How AI Changes Work — Quick Guide
16/4/2026
TL;DR
- AI automates routine tasks and shifts people toward oversight, strategy, and client work.
- Start small: pilot, measure time + quality, and reskill for new oversight tasks.
Main point: AI usually reallocates tasks within jobs rather than instantly removing whole roles.
Key reasons & evidence
- Task automation: data entry, templated analysis, and triage are easiest to automate.
- Augmentation: humans keep final decisions, handle edge cases, and validate outputs.
- Real examples: J.P. Morgan’s COIN sped contract review; FDA‑cleared IDx‑DR supports screening without replacing clinicians.
Benefits
- More time for high‑value work (strategy, relationships, design).
- Improved throughput when paired with governance and training.
Top 3 next actions
- Map one role’s weekly tasks and flag the top 20–30% that are repeatable.

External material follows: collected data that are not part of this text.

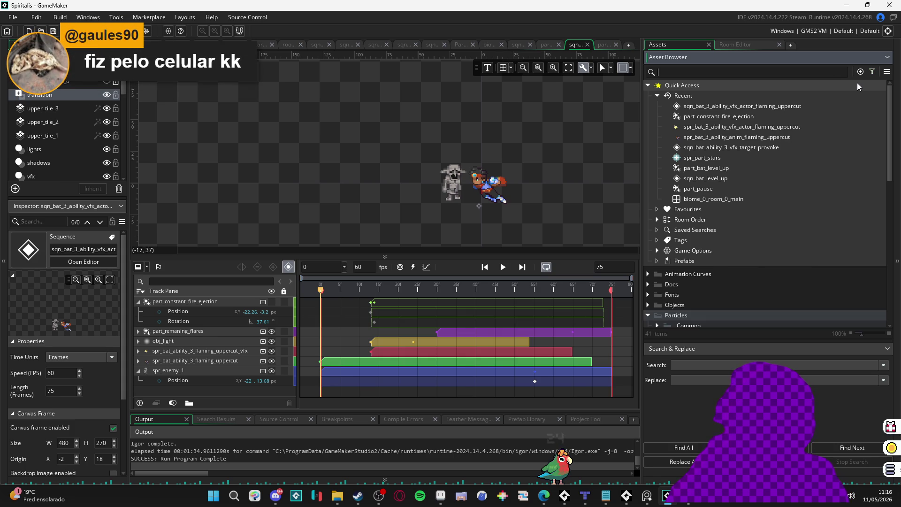
scroll(864, 164, down, 10)
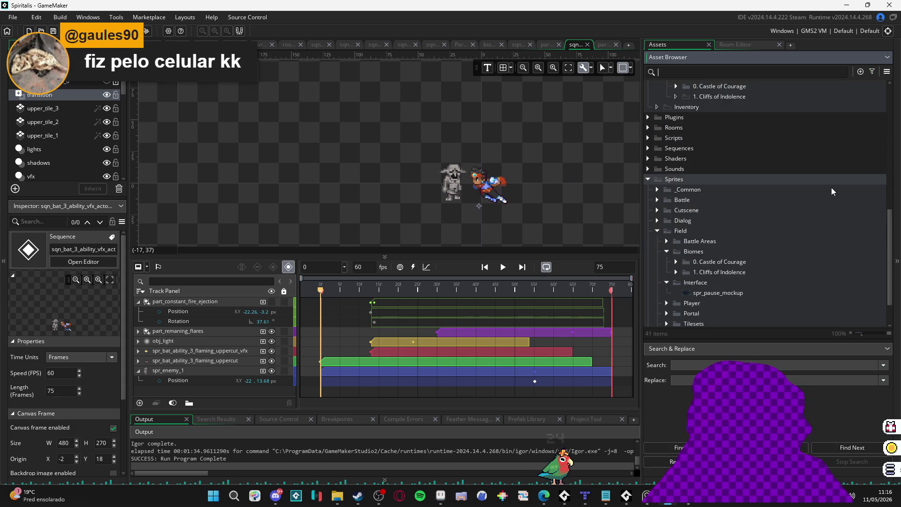
scroll(827, 194, down, 2)
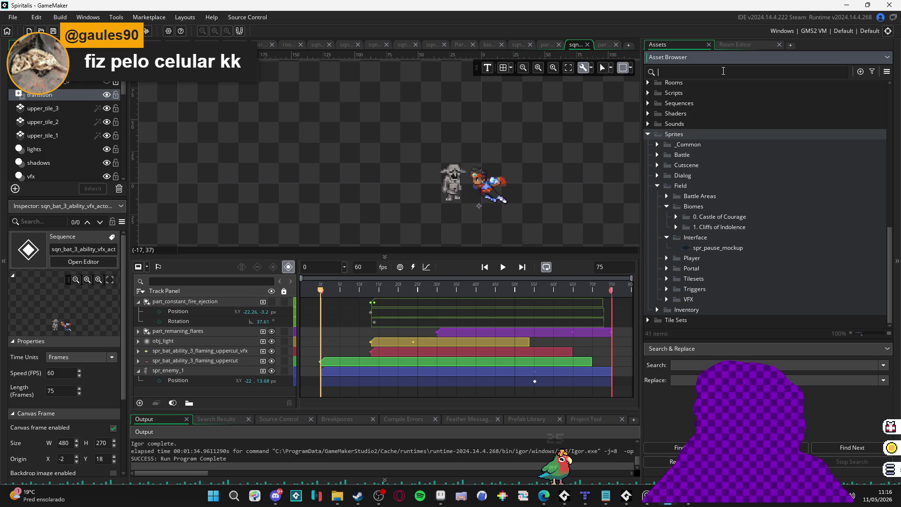
key(F5)
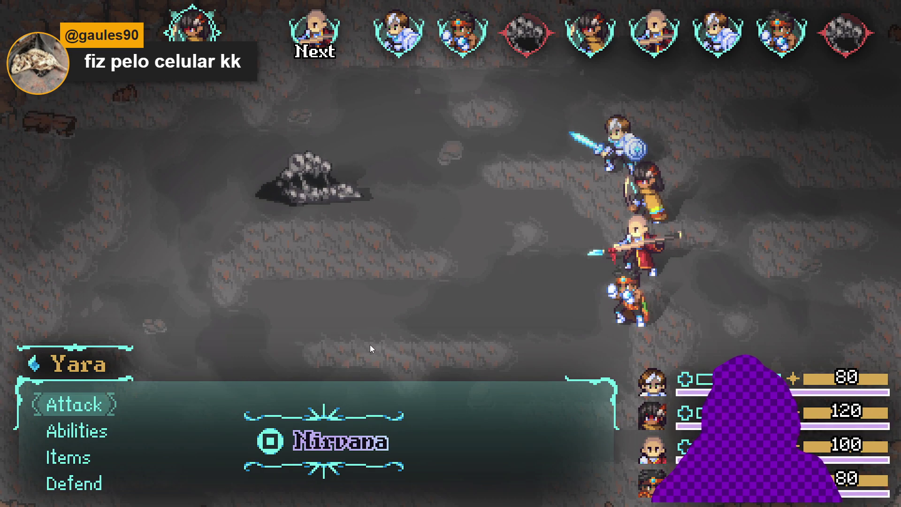
Have Yara cast Refreshing dew on an ally.
key(Down)
key(Down)
key(Up)
key(Return)
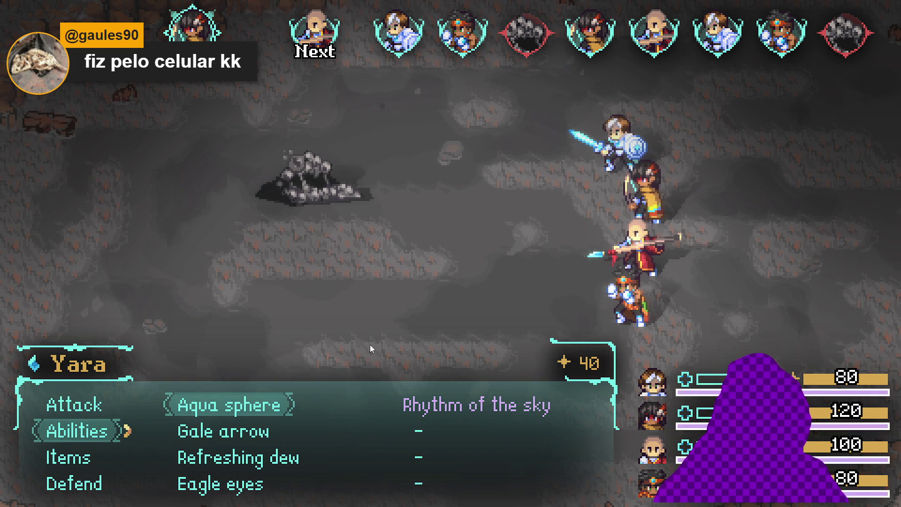
key(Down)
key(Down)
key(Return)
key(Down)
key(Down)
key(Down)
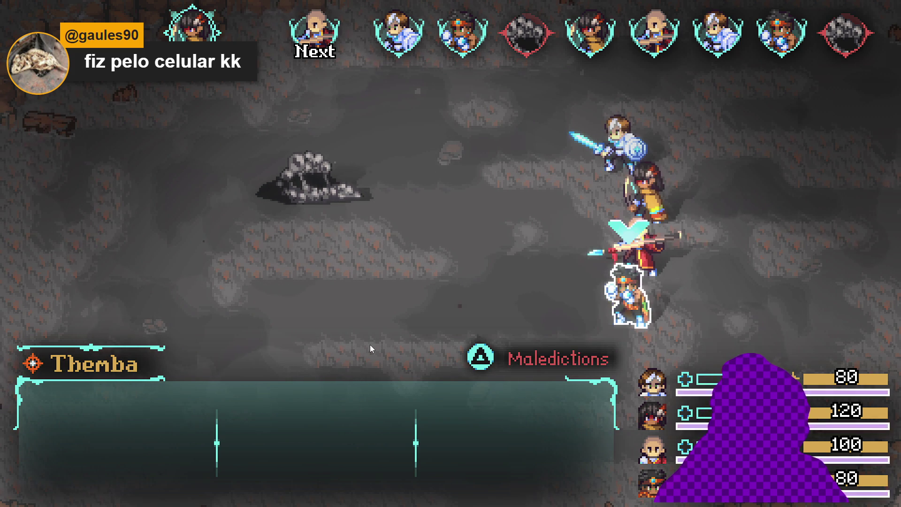
key(Return)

- Run a 6–8 week pilot pairing staff with an AI tool; track time saved and one quality metric.
- Assign targeted micro‑learning (data hygiene, prompt design, or verification) for affected staff.
Background & tips
- Short timelines: weeks for micro‑courses, months for pilots, years for big shifts.
- Measure both speed and error rates—speed alone can hide bias or quality loss.
- Design jobs as human+AI partnerships and include frontline input in governance.
Key caution: Don’t treat AI as plug‑and‑play. Without role redesign, oversight, and reskilling you risk bias, skill erosion, and broken workflows.